- [PROMPT 1] Rewrite the fire rescue article from "Contreras again entered" up to and including "down to safety.", switching "disoriented" to "confused".
- [PROMPT 2] Pick up the fire rescue article after its final sentence and keep writing it.

- [SELECTED EXTRACT]
+++++

SAN FRANCISCO (KRON) — A San Francisco man who rushed into a burning apartment building to rescue two people trapped by smoke and fire is being honored with a Carnegie Medal for his heroic action, the Carnegie Hero Fund Commission announced Thursday.
Josué Alfredo Contreras was working as a bouncer at a Mission District bar when he smelled smoke and heard someone scream from across the street, “My parents live up there!” according to fire officials. A large blaze had broken out on the second and third floors of a four-story apartment building at 3017 20th Street.
Contreras immediately dashed into the burning building and up three floors to find 67-year-old Reina Alvarado and her husband, 71-year-old Rene Alvarado, trapped by thick smoke. Reina was near the stairwell, and Contreras first pulled her out of danger down the stairs and out of the building.
Contreras again entered the building engulfed in flames and ran up the stairs to find Rene sitting on his bed. While pulling Rene from the smoke- and fire-filled room, Contreras became disoriented and lost his breath. After relocating the stairs, Contreras carried the man down to safety.
Neither of the Alvarados was injured. Contreras recovered from the smoke inhalation without further medical treatment.

+++++

- [INPUT DATA]
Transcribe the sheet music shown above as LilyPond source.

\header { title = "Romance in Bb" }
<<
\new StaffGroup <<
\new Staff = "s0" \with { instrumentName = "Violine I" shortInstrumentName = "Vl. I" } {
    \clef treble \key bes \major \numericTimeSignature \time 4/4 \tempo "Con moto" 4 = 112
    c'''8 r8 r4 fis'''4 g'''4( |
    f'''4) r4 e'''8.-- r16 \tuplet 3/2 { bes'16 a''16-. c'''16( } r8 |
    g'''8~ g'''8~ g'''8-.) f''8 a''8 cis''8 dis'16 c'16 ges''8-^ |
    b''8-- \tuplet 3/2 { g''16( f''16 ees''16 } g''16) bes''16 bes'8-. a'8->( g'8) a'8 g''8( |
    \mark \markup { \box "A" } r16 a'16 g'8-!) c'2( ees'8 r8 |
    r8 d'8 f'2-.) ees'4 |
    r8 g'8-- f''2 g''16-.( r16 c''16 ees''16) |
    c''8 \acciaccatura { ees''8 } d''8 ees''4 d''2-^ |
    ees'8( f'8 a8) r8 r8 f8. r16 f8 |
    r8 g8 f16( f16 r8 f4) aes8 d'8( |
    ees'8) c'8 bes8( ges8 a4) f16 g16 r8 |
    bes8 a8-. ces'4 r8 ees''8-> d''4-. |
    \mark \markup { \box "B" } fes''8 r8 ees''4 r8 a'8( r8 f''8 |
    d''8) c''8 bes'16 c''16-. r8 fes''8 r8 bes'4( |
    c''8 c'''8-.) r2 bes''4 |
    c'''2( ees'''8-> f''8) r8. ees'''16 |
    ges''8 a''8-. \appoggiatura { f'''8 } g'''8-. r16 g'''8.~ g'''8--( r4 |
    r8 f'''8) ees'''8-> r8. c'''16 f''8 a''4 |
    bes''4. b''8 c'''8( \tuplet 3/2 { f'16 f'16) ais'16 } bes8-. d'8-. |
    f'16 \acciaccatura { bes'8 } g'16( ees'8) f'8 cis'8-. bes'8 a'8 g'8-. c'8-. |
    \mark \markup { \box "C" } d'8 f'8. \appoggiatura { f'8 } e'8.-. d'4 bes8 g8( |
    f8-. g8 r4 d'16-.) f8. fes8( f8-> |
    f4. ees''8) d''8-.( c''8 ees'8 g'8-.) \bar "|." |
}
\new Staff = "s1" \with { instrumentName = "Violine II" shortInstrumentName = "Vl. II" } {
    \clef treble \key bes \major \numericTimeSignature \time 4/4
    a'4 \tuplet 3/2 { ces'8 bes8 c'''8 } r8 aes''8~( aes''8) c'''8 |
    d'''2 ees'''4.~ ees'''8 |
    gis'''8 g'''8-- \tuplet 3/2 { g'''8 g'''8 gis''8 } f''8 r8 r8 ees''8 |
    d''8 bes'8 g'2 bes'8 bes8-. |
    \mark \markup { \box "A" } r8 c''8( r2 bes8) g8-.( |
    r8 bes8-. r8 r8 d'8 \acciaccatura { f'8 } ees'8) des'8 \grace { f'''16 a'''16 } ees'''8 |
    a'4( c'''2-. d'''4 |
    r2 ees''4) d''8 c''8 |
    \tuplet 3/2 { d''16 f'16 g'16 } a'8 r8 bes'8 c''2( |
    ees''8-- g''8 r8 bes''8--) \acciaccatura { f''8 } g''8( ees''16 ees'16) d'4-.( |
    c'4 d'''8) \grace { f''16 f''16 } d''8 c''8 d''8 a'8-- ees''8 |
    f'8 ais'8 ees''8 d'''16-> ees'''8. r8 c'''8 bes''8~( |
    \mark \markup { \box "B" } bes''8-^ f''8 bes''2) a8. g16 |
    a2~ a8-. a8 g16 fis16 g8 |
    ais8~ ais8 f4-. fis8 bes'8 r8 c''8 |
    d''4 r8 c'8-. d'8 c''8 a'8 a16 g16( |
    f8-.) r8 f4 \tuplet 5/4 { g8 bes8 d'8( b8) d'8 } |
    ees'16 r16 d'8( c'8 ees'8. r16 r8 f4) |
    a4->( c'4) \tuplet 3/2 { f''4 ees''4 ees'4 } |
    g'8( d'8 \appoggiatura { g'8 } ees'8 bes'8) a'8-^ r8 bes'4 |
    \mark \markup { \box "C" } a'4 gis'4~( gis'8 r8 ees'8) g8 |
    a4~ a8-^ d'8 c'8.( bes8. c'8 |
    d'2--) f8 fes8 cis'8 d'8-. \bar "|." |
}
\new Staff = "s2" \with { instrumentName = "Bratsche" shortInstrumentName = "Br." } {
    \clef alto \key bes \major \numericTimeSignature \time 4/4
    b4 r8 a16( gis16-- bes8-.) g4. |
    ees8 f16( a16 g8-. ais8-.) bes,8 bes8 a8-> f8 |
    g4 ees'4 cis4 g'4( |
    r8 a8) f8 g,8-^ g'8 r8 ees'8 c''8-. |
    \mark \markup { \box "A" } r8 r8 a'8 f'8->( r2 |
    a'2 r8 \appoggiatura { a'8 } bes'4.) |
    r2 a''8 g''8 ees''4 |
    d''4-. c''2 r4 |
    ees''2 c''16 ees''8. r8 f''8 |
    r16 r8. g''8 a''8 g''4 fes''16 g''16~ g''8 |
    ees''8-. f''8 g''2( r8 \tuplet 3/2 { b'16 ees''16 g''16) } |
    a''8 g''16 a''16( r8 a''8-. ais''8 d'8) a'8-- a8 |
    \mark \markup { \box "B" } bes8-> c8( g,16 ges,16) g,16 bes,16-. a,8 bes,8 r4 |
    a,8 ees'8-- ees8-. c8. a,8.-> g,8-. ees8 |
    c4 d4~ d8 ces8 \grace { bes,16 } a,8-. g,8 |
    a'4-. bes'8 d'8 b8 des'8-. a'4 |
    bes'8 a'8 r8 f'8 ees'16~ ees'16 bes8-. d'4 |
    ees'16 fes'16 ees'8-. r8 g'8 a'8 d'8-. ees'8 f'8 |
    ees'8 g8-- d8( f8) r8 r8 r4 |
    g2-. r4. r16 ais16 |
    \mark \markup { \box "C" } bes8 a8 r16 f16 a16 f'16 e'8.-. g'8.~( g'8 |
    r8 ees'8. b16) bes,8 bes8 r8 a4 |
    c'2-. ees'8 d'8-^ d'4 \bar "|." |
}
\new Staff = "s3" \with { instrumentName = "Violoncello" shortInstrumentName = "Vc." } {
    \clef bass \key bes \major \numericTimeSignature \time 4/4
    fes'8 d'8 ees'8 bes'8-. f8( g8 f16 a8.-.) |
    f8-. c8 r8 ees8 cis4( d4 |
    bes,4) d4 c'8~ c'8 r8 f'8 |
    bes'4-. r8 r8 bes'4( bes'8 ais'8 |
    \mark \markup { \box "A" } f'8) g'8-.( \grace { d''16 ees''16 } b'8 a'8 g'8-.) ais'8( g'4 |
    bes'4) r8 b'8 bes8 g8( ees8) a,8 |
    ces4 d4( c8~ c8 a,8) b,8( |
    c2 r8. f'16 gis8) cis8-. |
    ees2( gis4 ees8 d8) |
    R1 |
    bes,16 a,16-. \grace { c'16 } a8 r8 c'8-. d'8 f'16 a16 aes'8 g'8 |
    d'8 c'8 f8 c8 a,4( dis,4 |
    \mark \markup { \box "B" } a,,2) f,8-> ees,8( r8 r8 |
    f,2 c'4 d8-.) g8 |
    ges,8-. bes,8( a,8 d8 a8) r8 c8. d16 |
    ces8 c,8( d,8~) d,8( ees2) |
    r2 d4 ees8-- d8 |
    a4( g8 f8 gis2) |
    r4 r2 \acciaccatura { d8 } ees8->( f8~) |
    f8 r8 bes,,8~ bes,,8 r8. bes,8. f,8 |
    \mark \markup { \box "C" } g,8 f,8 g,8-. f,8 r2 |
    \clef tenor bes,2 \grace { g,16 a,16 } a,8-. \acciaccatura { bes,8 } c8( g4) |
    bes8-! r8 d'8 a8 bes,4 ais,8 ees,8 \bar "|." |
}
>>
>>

+++++

- [WRITTEN RESPONSE 1]
Contreras again entered the building engulfed in flames and ran up the stairs to find Rene sitting on his bed. While pulling Rene from the smoke- and fire-filled room, Contreras became confused and lost his breath. After relocating the stairs, Contreras carried the man down to safety.

- [WRITTEN RESPONSE 2]
Contreras’ heroic actions came before any firefighters arrived at the scene, then San Francisco Fire Department Deputy Chief of Operations Robert Postel said while awarding him with a Certificate of Appreciation in February 2023. Postel explained that through Contreras’ selfless rescues, firefighters were able to immediately begin attacking the rapidly spreading fire instead of placing all resources into a rescue effort.
“Fire doubles in size every minute,” Postel said. “If he hadn’t taken the action he took, not only would those two lives possibly have been lost, but there would have been much more extensive damage to the exposure buildings on either side.”
Contreras humbly told the San Francisco Fire Commission in 2023 that he was “raised by two good parents” and happened to be there “at the right time.”
The Carnegie Medal of Heroism is awarded in the U.S. and Canada to “those who risk death or serious physical injury to an extraordinary degree while saving or attempting to save the lives of others,” according to the Carnegie Hero Fund Commission. “More than $40 million has been given to more than 10,000 awardees or their survivors over the life of the Fund,” which began in 1904.